View of “Wolfgang Tillmans,” 2013 K21 Ständehaus, Düsseldorf PHOTO: Achim Kukulies Courtesy of Kunstsammlung NRW
View of “Wolfgang Tillmans,” 2013
K21 Ständehaus, Düsseldorf
PHOTO: Achim Kukulies Courtesy of Kunstsammlung NRW

This large-scale retrospective of the famous German photographer and Turner prize winner Wolfgang Tillmans (b. 1968) provided a complete tour through his enormously versatile oeuvre. Tillmans is known for his unpretentious and innovative works of photography, which have continuously explored concepts beyond new techniques for and presentation of this (by now near-historical) medium. Some early photographs and even drawings are on view for the first time in the Isabelle Malz-curated exhibition, together with many works from the 1990s showing his young friends and the sub/club culture Tillmans grew up with. Beside those seemingly casual photographs, with their documentary character and atmospheric intimacy marked by a keen perceptivity and feel of contemporariness that became his trademark, the exhibition offered a non-linear view through Tillmans’ wide range of subject matter and working methods.

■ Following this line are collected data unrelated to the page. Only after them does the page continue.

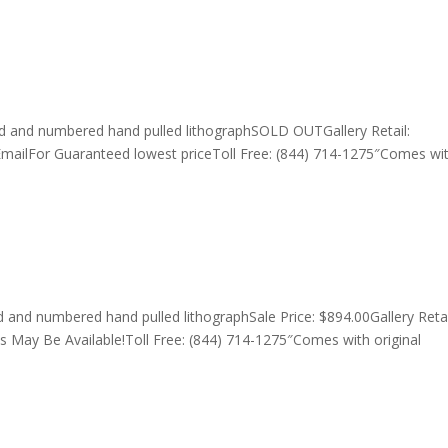
d and numbered hand pulled lithographSOLD OUTGallery Retail:
EmailFor Guaranteed lowest priceToll Free: (844) 714-1275″Comes wi
nd numbered hand pulled lithographSale Price: $894.00Gallery Retai
s May Be Available!Toll Free: (844) 714-1275″Comes with original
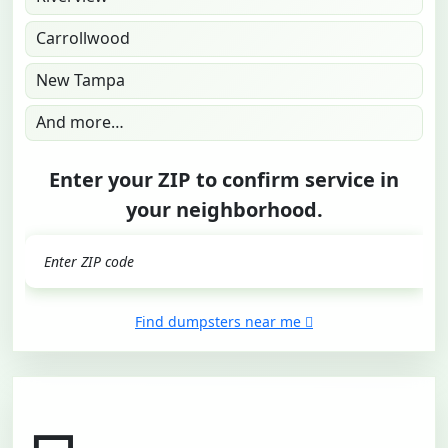
Carrollwood
New Tampa
And more…
Enter your ZIP to confirm service in
your neighborhood.
GO
Find dumpsters near me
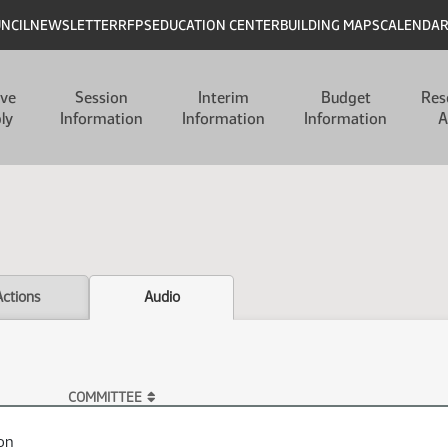
UNCIL
NEWSLETTER
RFPS
EDUCATION CENTER
BUILDING MAPS
CALENDA
ive
Session
Interim
Budget
Res
ly
Information
Information
Information
A
Actions
Audio
COMMITTEE
on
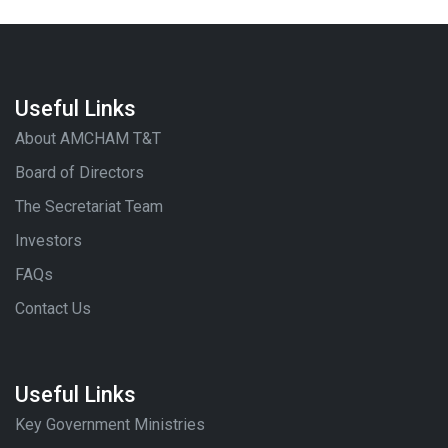
Useful Links
About AMCHAM T&T
Board of Directors
The Secretariat Team
Investors
FAQs
Contact Us
Useful Links
Key Government Ministries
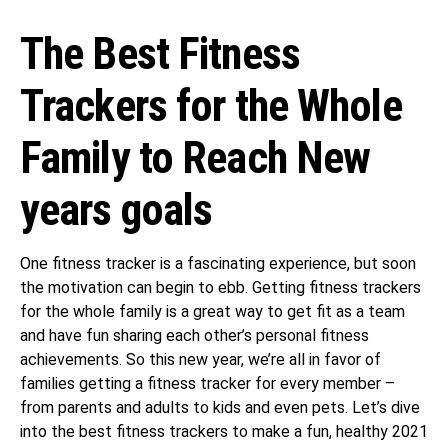
The Best Fitness
Trackers for the Whole
Family to Reach New
years goals
One fitness tracker is a fascinating experience, but soon
the motivation can begin to ebb. Getting fitness trackers
for the whole family is a great way to get fit as a team
and have fun sharing each other’s personal fitness
achievements. So this new year, we’re all in favor of
families getting a fitness tracker for every member –
from parents and adults to kids and even pets. Let’s dive
into the best fitness trackers to make a fun, healthy 2021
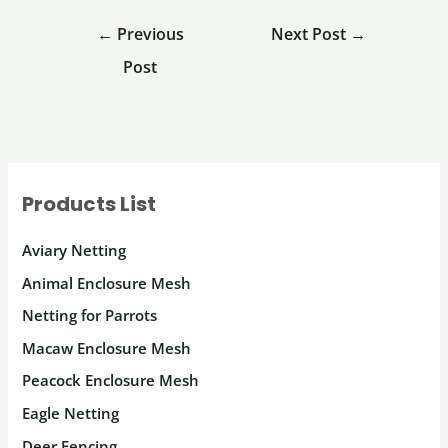
←
Previous
Next Post
→
Post
Products List
Aviary Netting
Animal Enclosure Mesh
Netting for Parrots
Macaw Enclosure Mesh
Peacock Enclosure Mesh
Eagle Netting
Deer Fencing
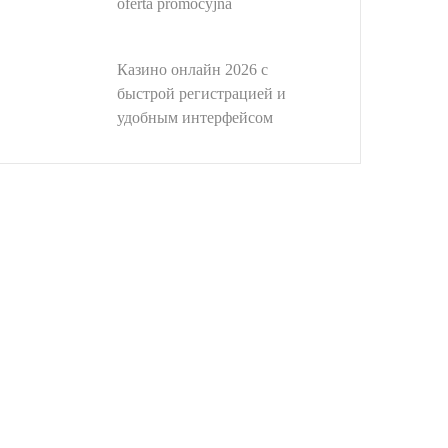
oferta promocyjna
Казино онлайн 2026 с
быстрой регистрацией и
удобным интерфейсом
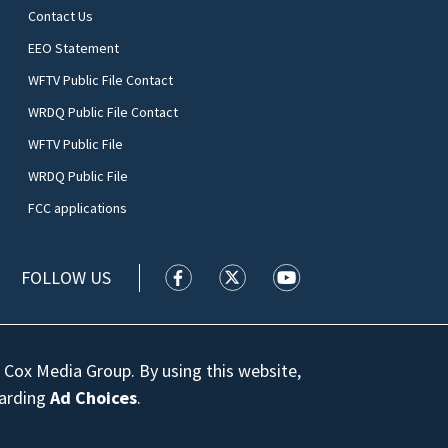
Contact Us
EEO Statement
WFTV Public File Contact
WRDQ Public File Contact
WFTV Public File
WRDQ Public File
FCC applications
FOLLOW US
WFTV facebook feed(Opens a new wi
WFTV twitter feed(Opens a n
WFTV youtube feed(Op
 Cox Media Group. By using this website,
garding
Ad Choices
.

The “Venus Transit” series (2004) and the accompanying table installations (Kepler Venice Tables, 2009) show both large-scale images of the significant scientific event that Tillmans documented through a telescope, as well as “further reading” of the images and texts presented on the tables. Serving at once as an information source and a reminder of the contingency of objective facts, these address the forms of reproduction and distribution of knowledge, which—as the other table installations of Truth Study Centre and their sociopolitical issues show—are part and parcel of our whole system of mass communication, propaganda, and opinion-forming mechanisms. However, the critical framework also reveals spaces of individual action and life within the media-dominated modern world, where the viewer recognizes his/her own familiar context in the maze of contemporary press material.

The question of photographic representation and its forms of reception through media and distribution, as well as the change of format and image substrates that come with this process, is a constant element in Tillmans’ artworks. From the newspaper copies of Soldiers: The Nineties (1999), where he considers the media phenomenon of soldier portraits in war reports, to the numerous photographic wall installations of disparate landscapes, urban spaces, public events, portraits, and still lives both spontaneous and elaborately composed, Tillmans demonstrates a great awareness of site-specific situations in the exhibition space. Dialogues between “naked” images simply pinned to the wall are stimulated by carefully arranged constellations, shifting positions, and varying picture sizes, thus allowing new associations and readings of the individual works.

Tillmans’ photographic practice always proves to be more than just image-making. Rather, it is an all-encompassing art practice that reflects our relationship to a pictorial world that has become our quotidian environment and reality. The diversity and richness of visual phenomena is matched by the fluid mobility and convertibility of their pictorial representations, providing us visually-trained contemporaries with an encyclopedic vista in the ubiquitous presence of (photographic) images. This aspect does not only apply to exhibition presentation, but is also carried on in Tillmans’ numerous artist books.

The terms of photography as a technical medium is a substantial question the artist continues to contemplate throughout his oeuvre, ranging from his early works on digital copying machines, black-and-white photocopy series, to the later fully abstract photographs of the “Lighter” series (from 2006) and the large-scale “Freischwimmer” series (from 2004), which were made in the darkroom without using a camera. Their intense colors and enigmatic imagery bring to mind the material substrate of photography, recalling the technical essence of its chemical processes in an age of digitalization. The alchemistic wonder of these works is both a romantic vision and a conceptual self-reflection. The overwhelming aesthetics of the huge format push the boundaries of photography, while physically swallowing up the viewer within its pictorial depth.

The free catalogue offered to every visitor of the exhibition (both online and printed) seems to meet Tillmans’ concept: While images are always transferrable and available, each specific version and format—whether digital, printed, or projected—creates yet another encounter and experience, allowing new aesthetic and narrative readings to emerge.